Launched in 2013, Round One of the Grand Challenge funded 24 technologies with $500,000 each. In Round Two, four projects received $3 million apiece. In Round Three, one of the four groups from Round Two will be selected to receive a grant of up to $10 million to advance their technology in Alberta. The winner is slated to be announced at SPARK 2019, a conference hosted by ERA, Oct. 28-30.
“One of the really compelling aspects of carbon utilization is that opportunity to reimagine carbon,” says Shirt. “If you consider the idea that carbon is everywhere and all around us, and can be a valuable and useful product and is an input into a lot of things that we make and use every day — there’s an opportunity to reimagine what carbon is and how it can be used in our economy. We can reimagine the solutions both technological and otherwise, that are real and will be effective in combating climate change.

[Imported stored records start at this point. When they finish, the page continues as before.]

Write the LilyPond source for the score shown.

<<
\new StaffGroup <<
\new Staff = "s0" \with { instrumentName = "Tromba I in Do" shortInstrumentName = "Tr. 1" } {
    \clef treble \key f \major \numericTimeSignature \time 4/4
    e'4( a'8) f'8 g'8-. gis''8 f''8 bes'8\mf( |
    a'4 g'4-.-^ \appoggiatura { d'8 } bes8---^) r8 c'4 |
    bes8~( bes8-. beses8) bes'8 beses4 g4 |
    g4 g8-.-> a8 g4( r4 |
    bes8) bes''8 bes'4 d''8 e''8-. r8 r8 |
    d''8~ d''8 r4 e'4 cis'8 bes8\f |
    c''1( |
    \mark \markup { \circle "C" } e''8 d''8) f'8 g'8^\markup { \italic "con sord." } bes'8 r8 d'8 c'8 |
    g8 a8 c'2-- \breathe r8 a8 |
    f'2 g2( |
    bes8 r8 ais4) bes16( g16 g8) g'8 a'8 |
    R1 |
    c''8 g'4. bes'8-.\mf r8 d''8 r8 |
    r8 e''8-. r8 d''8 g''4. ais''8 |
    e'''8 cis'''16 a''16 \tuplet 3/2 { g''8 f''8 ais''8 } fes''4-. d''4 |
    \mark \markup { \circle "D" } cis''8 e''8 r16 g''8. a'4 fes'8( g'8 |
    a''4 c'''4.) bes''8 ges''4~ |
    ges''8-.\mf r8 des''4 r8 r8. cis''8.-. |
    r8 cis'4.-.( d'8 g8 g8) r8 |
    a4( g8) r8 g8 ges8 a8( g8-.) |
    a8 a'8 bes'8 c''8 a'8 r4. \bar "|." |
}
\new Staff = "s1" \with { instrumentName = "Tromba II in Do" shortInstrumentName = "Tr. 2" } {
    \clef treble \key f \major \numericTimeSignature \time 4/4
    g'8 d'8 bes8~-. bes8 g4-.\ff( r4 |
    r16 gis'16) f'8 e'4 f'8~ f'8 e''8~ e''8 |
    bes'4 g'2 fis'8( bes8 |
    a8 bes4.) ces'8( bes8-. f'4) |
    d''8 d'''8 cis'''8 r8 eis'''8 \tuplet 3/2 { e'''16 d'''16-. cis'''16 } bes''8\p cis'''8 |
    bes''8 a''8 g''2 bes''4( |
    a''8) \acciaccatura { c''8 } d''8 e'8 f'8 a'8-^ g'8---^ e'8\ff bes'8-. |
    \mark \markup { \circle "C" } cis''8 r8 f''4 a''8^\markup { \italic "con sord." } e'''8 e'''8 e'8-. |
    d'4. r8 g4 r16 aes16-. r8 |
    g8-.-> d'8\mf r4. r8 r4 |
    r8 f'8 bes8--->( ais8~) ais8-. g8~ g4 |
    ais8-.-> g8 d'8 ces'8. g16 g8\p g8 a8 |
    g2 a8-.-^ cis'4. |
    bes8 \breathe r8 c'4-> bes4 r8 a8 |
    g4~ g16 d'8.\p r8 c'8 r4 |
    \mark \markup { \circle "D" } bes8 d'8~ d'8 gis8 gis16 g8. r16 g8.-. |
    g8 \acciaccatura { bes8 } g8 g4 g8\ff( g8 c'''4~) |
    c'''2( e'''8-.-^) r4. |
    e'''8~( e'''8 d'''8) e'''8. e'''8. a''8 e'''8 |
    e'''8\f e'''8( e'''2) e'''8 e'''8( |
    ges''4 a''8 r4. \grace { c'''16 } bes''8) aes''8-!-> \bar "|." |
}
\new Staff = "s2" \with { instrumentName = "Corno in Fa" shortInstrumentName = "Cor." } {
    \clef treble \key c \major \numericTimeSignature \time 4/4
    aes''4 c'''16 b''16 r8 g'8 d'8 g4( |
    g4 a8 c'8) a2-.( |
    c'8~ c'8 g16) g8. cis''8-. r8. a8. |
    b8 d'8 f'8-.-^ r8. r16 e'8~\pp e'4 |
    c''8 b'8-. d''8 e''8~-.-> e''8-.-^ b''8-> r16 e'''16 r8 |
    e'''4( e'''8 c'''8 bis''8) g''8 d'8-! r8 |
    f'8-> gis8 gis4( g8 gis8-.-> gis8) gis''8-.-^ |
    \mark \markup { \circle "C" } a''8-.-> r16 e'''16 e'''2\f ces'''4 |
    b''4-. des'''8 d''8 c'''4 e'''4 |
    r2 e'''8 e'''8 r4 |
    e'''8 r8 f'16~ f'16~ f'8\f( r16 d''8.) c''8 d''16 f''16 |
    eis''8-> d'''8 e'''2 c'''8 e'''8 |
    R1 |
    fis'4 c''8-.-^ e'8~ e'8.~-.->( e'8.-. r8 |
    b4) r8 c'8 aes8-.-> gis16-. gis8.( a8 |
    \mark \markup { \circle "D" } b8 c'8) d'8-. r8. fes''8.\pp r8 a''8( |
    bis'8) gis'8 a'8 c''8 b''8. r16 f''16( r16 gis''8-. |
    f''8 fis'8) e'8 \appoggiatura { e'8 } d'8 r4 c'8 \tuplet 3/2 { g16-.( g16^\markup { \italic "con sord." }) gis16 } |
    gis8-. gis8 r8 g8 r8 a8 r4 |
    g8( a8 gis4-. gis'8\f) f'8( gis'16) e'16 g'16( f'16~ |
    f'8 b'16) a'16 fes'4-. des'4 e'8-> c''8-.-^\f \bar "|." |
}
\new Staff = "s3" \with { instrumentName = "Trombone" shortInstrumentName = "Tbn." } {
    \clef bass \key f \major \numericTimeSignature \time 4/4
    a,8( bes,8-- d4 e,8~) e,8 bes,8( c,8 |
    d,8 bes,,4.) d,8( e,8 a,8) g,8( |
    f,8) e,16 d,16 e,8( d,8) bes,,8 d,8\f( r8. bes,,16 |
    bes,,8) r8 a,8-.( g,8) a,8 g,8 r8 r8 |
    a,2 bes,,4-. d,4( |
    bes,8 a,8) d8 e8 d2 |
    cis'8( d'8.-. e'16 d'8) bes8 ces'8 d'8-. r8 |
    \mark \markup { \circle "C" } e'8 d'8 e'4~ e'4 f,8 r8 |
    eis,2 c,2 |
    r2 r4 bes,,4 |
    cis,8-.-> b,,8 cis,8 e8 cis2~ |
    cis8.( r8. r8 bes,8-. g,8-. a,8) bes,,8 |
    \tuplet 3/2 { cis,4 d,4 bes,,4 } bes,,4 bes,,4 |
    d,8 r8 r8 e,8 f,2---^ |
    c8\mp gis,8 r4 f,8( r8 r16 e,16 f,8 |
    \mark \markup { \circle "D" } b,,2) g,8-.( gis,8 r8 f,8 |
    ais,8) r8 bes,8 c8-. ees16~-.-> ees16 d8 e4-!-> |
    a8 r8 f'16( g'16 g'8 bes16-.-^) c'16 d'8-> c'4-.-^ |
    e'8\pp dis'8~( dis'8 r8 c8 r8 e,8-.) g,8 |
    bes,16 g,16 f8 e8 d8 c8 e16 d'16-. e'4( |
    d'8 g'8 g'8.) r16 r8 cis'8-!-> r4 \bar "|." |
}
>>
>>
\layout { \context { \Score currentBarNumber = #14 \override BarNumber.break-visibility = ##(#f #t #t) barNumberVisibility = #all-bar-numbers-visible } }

“Rather than focus on problems, we try to look for those solutions and CCUS is such a compelling story and narrative in that way. From a social innovation standpoint, I think the technology is really important to hold up and highlight,” she adds.
Reusing and utilizing carbon inspires a bigger conversation around the circularity concept. One of the panels at this year’s SPARK conference focuses on leveraging Canada’s rich natural resources to lead in a global circular economy, which will be moderated by president and CEO of The Natural Step Canada, David Hughes. The Natural Step Canada is a two decade-old organization focused on accelerating the transition to a prosperous and sustainable society, and designed the EFL platform to discuss, experiment, and innovate within Alberta’s energy system.
The principles of a circular economy line up with what CCUS technology accomplishes in its re-use of carbon.
“This is about going from a “linear economy” where we take things out of the earth, make things from them, and then dispose of them - to a closed-loop regenerative approach where we retain the enormous value of these materials and the end of their initial use,” says Hughes, who also serves as co-chair of the Circular Economy Leadership Coalition, which is one of the driving forces - together with the Government of Canada - responsible for bringing the World Circularity Economy Forum to Canada in 2020.
“This transition to a circular economy represents trillions of dollars in new opportunities for the global economy, and Canada needs to carve out its piece of this emerging market,” he adds.
The heart of the circular economy, says Hughes, is the removal of redundancies and obsolescence's, and making sure that products can be used longer and have the ability to be recycled and reused.
“The elegance of this approach, from my perspective, is for a long time, there were these great trade-offs and almost conflict between business just looking to advance their market and sell more products, and environmentalists who were trying to protect the long-term interests of our planet,” Hughes says.
“Well, in a circular economy, businesses, shareholders, and economists achieve resource and material efficiencies which help their bottom line while achieving objectives of environmentalists who are looking for solutions that put less pressure on our demands from the planet”
To that end, a circular economy can be the “yin and yang of environmental and economic prosperity,” adds Hughes.